ADHD and Thinking: UGH!

By Jeff Copper, MBA, PCC, PCAC, CPCC, ACG – June 7, 2021

Thinking is effortful. It can be incredibly gratifying or intensely painful. Take the euphoria of an aha moment when you’ve solved a problem as opposed to struggling to regulate your attention and focus on a difficult or boring task. What’s more, the pressure to think on a deadline, in the face of writer’s block for example, brings on anxiety, which is the human experience, but it’s more extreme for those with ADHD.

Goal-directed thinking is an executive function. It’s about loading information or retrieving knowledge into working memory, then holding that information while organizing and sequencing those thoughts via trial and error to formulate how the pieces of a puzzle come together.

The greater the demand and strain on thinking, the more effortful it is, and the greater the urge to escape towards anything less taxing (like a gardener going inside to the air conditioning on a hot day). What looks like a focus problem for those with ADHD is actually the urge to escape from the taxing act of thinking.

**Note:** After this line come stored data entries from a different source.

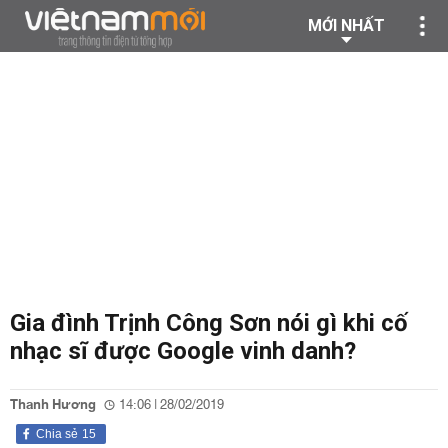
MỚI NHẤT
Gia đình Trịnh Công Sơn nói gì khi cố
nhạc sĩ được Google vinh danh?
Thanh Hương
14:06 | 28/02/2019
Chia sẻ
15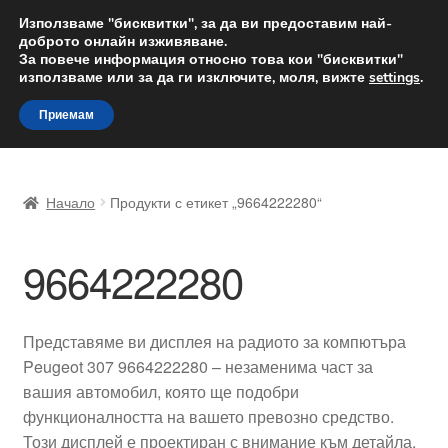
ДОСТАВКА от 12 лв.
Използваме "бисквитки", за да ви предоставим най-
доброто онлайн изживяване.
Доставка по целия свят
За повече информация относно това кои "бисквитки"
използваме или за да ги изключите, моля, вижте
settings
.
Skip
Skip
Menu
Приемам
to
to
navigation
content
Начало
Начало
Продукти с етикет „9664222280“
Доставка по целия свят
9664222280
Жалби
За нас
Представяме ви дисплея на радиото за компютъра
Peugeot 307 9664222280 – незаменима част за
Количка
вашия автомобил, която ще подобри
функционалността на вашето превозно средство.
Контакт
Този дисплей е проектиран с внимание към детайла,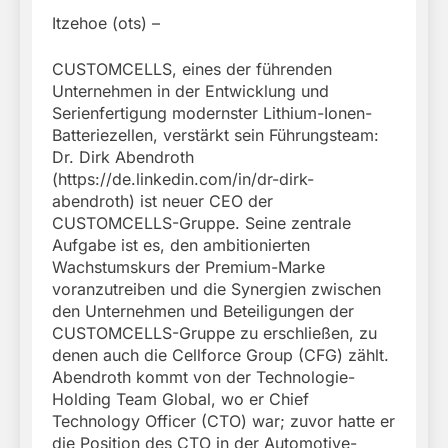
Itzehoe (ots) –
CUSTOMCELLS, eines der führenden
Unternehmen in der Entwicklung und
Serienfertigung modernster Lithium-Ionen-
Batteriezellen, verstärkt sein Führungsteam:
Dr. Dirk Abendroth
(https://de.linkedin.com/in/dr-dirk-
abendroth) ist neuer CEO der
CUSTOMCELLS-Gruppe. Seine zentrale
Aufgabe ist es, den ambitionierten
Wachstumskurs der Premium-Marke
voranzutreiben und die Synergien zwischen
den Unternehmen und Beteiligungen der
CUSTOMCELLS-Gruppe zu erschließen, zu
denen auch die Cellforce Group (CFG) zählt.
Abendroth kommt von der Technologie-
Holding Team Global, wo er Chief
Technology Officer (CTO) war; zuvor hatte er
die Position des CTO in der Automotive-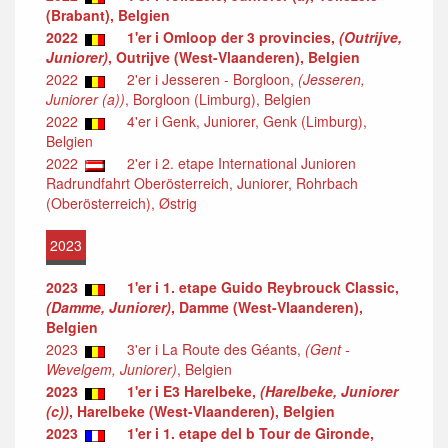
(Brabant), Belgien
2022
1'er i Omloop der 3 provincies,
(Outrijve,
Juniorer)
, Outrijve (West-Vlaanderen), Belgien
2022
2'er i Jesseren - Borgloon,
(Jesseren,
Juniorer (a))
, Borgloon (Limburg), Belgien
2022
4'er i Genk, Juniorer, Genk (Limburg),
Belgien
2022
2'er i 2. etape International Junioren
Radrundfahrt Oberösterreich, Juniorer, Rohrbach
(Oberösterreich), Østrig
2023
2023
1'er i 1. etape Guido Reybrouck Classic,
(Damme, Juniorer)
, Damme (West-Vlaanderen),
Belgien
2023
3'er i La Route des Géants,
(Gent -
Wevelgem, Juniorer)
, Belgien
2023
1'er i E3 Harelbeke,
(Harelbeke, Juniorer
(c))
, Harelbeke (West-Vlaanderen), Belgien
2023
1'er i 1. etape del b Tour de Gironde,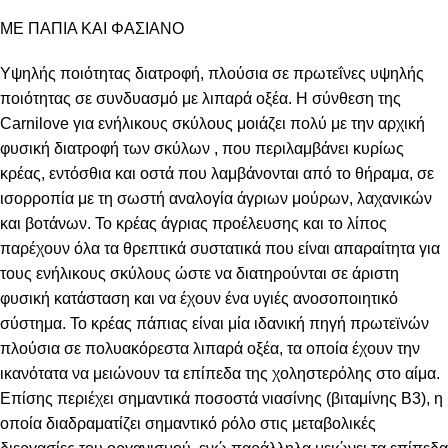
ΜΕ ΠΑΠΙΑ ΚΑΙ ΦΑΣΙΑΝΟ
Υψηλής ποιότητας διατροφή, πλούσια σε πρωτεΐνες υψηλής
ποιότητας σε συνδυασμό με λιπαρά οξέα. Η σύνθεση της
Carnilove για ενήλικους σκύλους μοιάζει πολύ με την αρχική
φυσική διατροφή των σκύλων , που περιλαμβάνει κυρίως
κρέας, εντόσθια και οστά που λαμβάνονται από το θήραμα, σε
ισορροπία με τη σωστή αναλογία άγριων μούρων, λαχανικών
και βοτάνων. Το κρέας άγριας προέλευσης και το λίπος
παρέχουν όλα τα θρεπτικά συστατικά που είναι απαραίτητα για
τους ενήλικους σκύλους ώστε να διατηρούνται σε άριστη
φυσική κατάσταση και να έχουν ένα υγιές ανοσοποιητικό
σύστημα. Το κρέας πάπιας είναι μία ιδανική πηγή πρωτεϊνών
πλούσια σε πολυακόρεστα λιπαρά οξέα, τα οποία έχουν την
ικανότατα να μειώνουν τα επίπεδα της χοληστερόλης στο αίμα.
Επίσης περιέχει σημαντικά ποσοστά νιασίνης (βιταμίνης Β3), η
οποία διαδραματίζει σημαντικό ρόλο στις μεταβολικές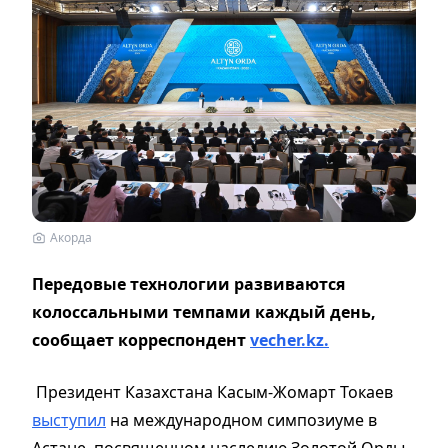
Акорда
Передовые технологии развиваются
колоссальными темпами каждый день,
сообщает корреспондент
vecher.kz.
Президент Казахстана Касым-Жомарт Токаев
выступил
на международном симпозиуме в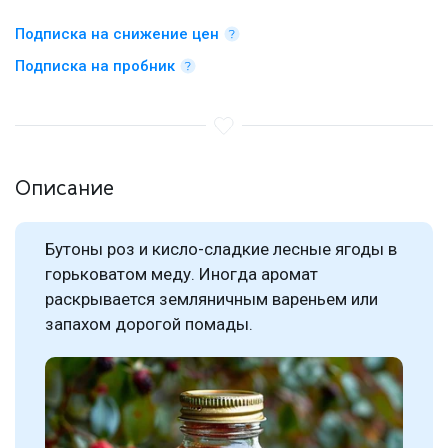
Подписка на снижение цен
Подписка на пробник
Описание
Бутоны роз и кисло-сладкие лесные ягоды в
горьковатом меду. Иногда аромат
раскрывается земляничным вареньем или
запахом дорогой помады.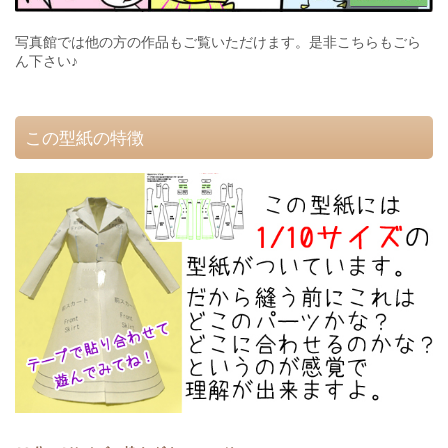
写真館では他の方の作品もご覧いただけます。是非こちらもごら
ん下さい♪
この型紙の特徴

One of my favorite sayings is this: “The sun does not rotate around the earth, but without the right technology, it looks like it does.” In working with people who struggle with ADHD, I find that to be a great metaphor to describe what’s often going on with them. Understanding “thinking” is a challenge for those who struggle with ADHD solutions, and they shouldn’t be so focused on trying harder but rather on how to make thinking easier.

In all my years of interviews with the experts, I think Dr. Russell Barkley summed it up best: “Thinking is effortful, particularly inside one’s head. The go-to mindset should be to externalize thinking, so that you can think outside your mind to reduce the burden on working memory.”

We use visual imagery and self-talk inside our heads to think. Externalizing thinking is the process of transforming our thoughts into an external form, like printing on paper, diagramming, making maps, outlines, using whiteboards, and talking out loud to ourselves or to others as opposed to self-talk. Any of these methods will help you to manipulate information in your mind. Similarly, collaborating with others often fills in the gaps for unknown variables to help solve a problem.

The point of all this is to help you realize, if you’re struggling with ADHD, the issue isn’t trying to solve for the focus problem, but more importantly to make thinking easier. The easier it is to think, the less there is an urge to escape. This can be done in a number of ways, but one of the tricks is really to understand how you learn. Learning itself is an organizational process. Becoming more attuned to your dominant learning modalities will put you in a position to address that issue and organize in such a way to work externally.

One of my observations during the COVID pandemic is that many of those with ADHD have to work at home or in isolation, and this takes thinking to a more intense and difficult level. It’s not a motivational issue; it’s the issue that thinking is much more difficult.

Solving the thinking problem will solve the motivation and productivity problems. I hope this information gives you insights on what to pay attention to and focus to manage your ADHD.